I had fervently hoped that Baz Luhrmann’s signature brand of loopy romanticism was exactly the antidote for staid, sullen efforts to bring literary classics to the screen like the plodding 1974 Redford version. He delivered enough to make a movie good enough to be worth watching, at least for completist Gatsby fans, but far from Great enough to be worthy of the title.
Surprisingly, Luhrmann makes the most fundamental error of all page-to-screen translation: overuse of narration. Words make a novel great, so it’s understandable that directors want to capture those words onscreen. But each artistic medium can only be great in its own form – narration and words flashed across a screen are unnecessary concessions to the inability of the visual medium to fire the imagination as great writing can. Pounding the screen with Courier font only screams, “this movie doesn’t know how to convey the depth of immortal prose!”
It’s really too bad, because the movie does deliver great visuals when the director didn’t feel overwhelmed by the classic novel. The filmmakers clearly did their homework and were in love with the gorgeous writing of the book. The irony is that Fitzgerald’s cinematic descriptions translate perfectly to the screen, in scene after scene after scene. The expansive Buchanan lawn “jumping over sun-dials and brick walks and burning gardens,” the breeze in a room that “blew curtains in one end and out the other like pale flags, twisting them up toward the frosted wedding cake of the ceiling,” the limousine “driven by a white chauffeur, in which sat three modish Negroes” – these are not famous passages, and the film brings the unspoken words to life beautifully. But when burdened by great prose, we hear Tobey Maguire as Nick Carraway intoning about boats and currents and the past, with that silly Courier font and no memorable visuals at all.
The two scenes that worked the best were critical ones in the novel, where the film did manage to let go of the crutch of narration.
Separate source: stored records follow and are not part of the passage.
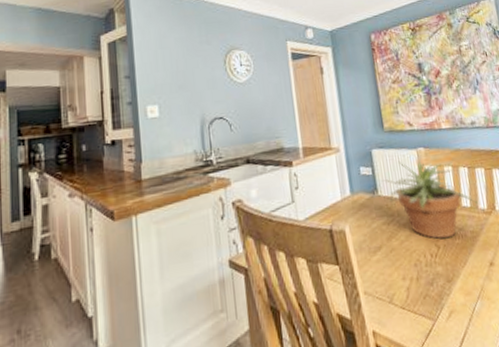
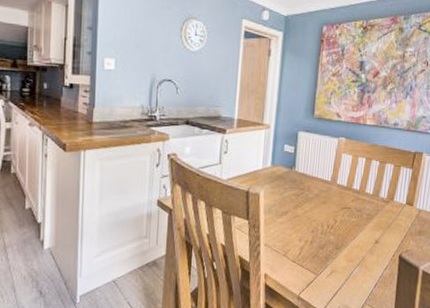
potted plant: present [382,159,478,239] -> none [302,145,380,216]

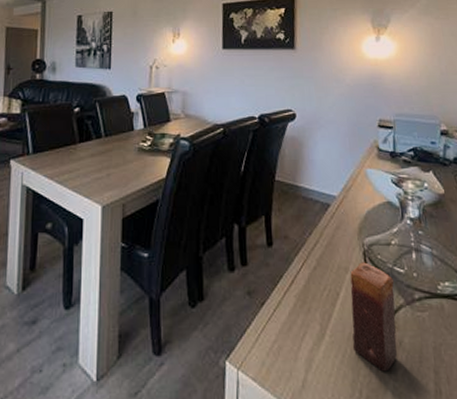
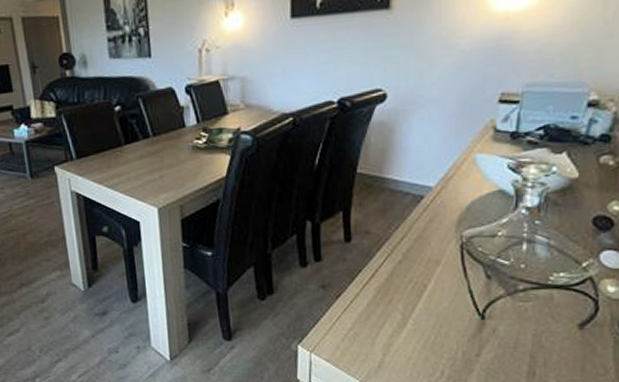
candle: present [350,262,398,372] -> none [437,255,496,356]

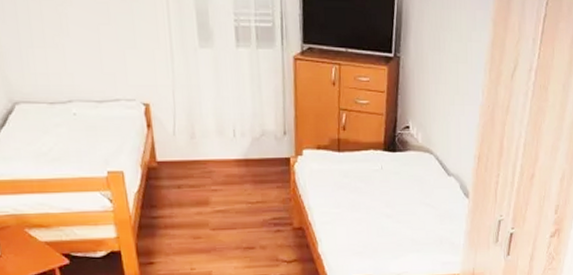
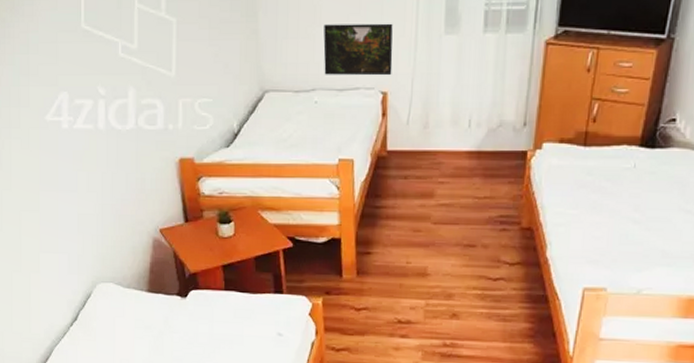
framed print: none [73,34,152,88] -> present [323,23,393,76]

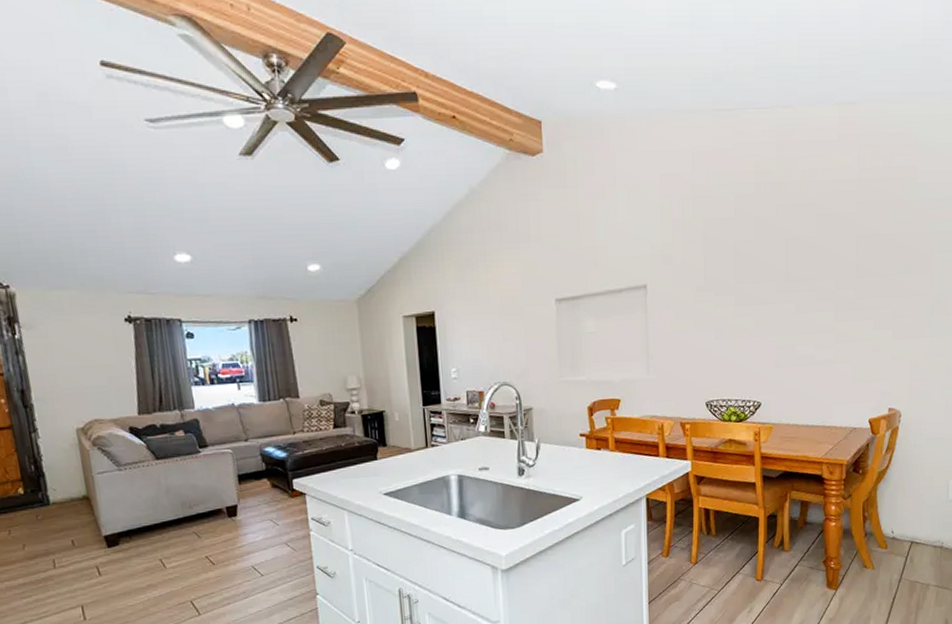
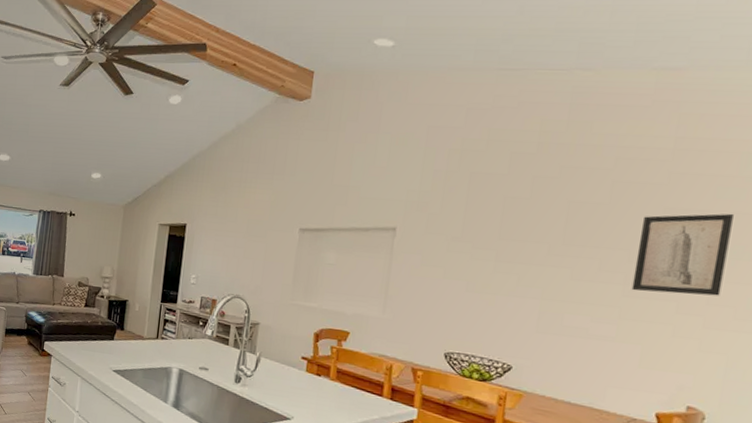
wall art: none [841,234,904,315] -> present [631,213,734,296]

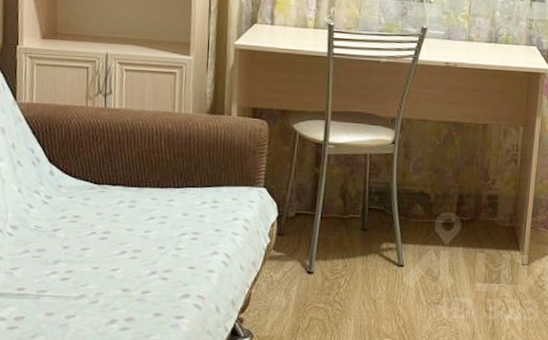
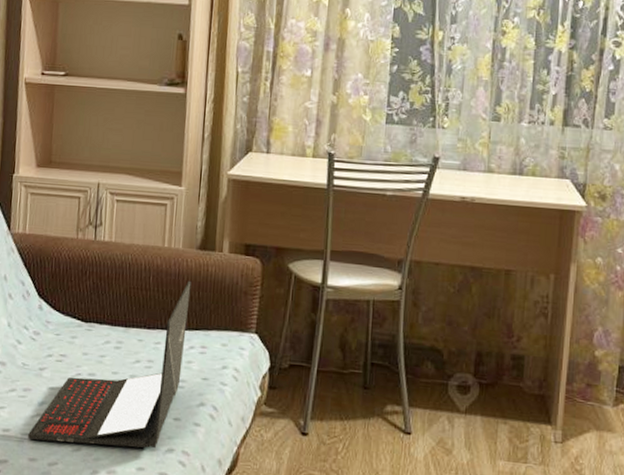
laptop: none [44,142,202,296] -> present [28,280,192,449]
The reunion of Daisy and Gatsby in Nick’s cottage was wonderful from the cutting of the lawn, through the overstuffed house of flowers and pathetic tea cakes, leading to a rain-drenched Gatsby and frightened Daisy finally reconnecting in wonder. Every moment of that was pitch perfect down to the clock that didn’t break though everyone acted as if it did. And the scene where Myrtle runs into the street, thinking that Tom is driving the yellow car, was perfect in its operatic brutality. Although purists might hate it, I loved the use of modern music in the film – a good example of Luhrmann trusting his own emotional tuning fork rather that giving stultifying respect to the source material.
Leonardo DiCaprio was an excellent Gatsby, never perfectly comfortable in his sheen of refinement, his insecurity and obsession poking out through the surface in increasingly desperate displays. I thought Daisy Buchanan was an unplayable role, but Carey Mulligan has the talent to make the most of it, her voice freighted with emotion and eyes conveying the love, fear and weakness of the classic Fitzgerald girl. Isla Fisher brought the sensuous vitality of Myrtle Wilson to life in her few scenes. Joel Edgerton was a passable but unexceptional Tom Buchanan. Elizabeth Debicki was disappointing as Jordan Baker, without the athletic bearing and liar’s charm that should define the famous sportswoman. I’m never fully convinced by Tobey Maguire, and he didn’t break that streak here as Nick Carraway. Nevertheless, I wish the film had tried to develop the relationship between Jordan and Nick more fully – it’s a small but important sideline in the book that reminds us that Nick is more than a literary device.
As far as devices go, the framing of the narration by Nick in a sanatorium was well designed. Although it’s not in the book, it’s a clever connection to the Fitzgeralds – both Scott and Zelda spent time in them – and is used well to turn Nick into the author and not just the narrator of the story. It’s just too bad that the filmmakers thought the device was necessary, that they held the words so holy that they couldn’t rely solely on their own bountiful skills in cinema.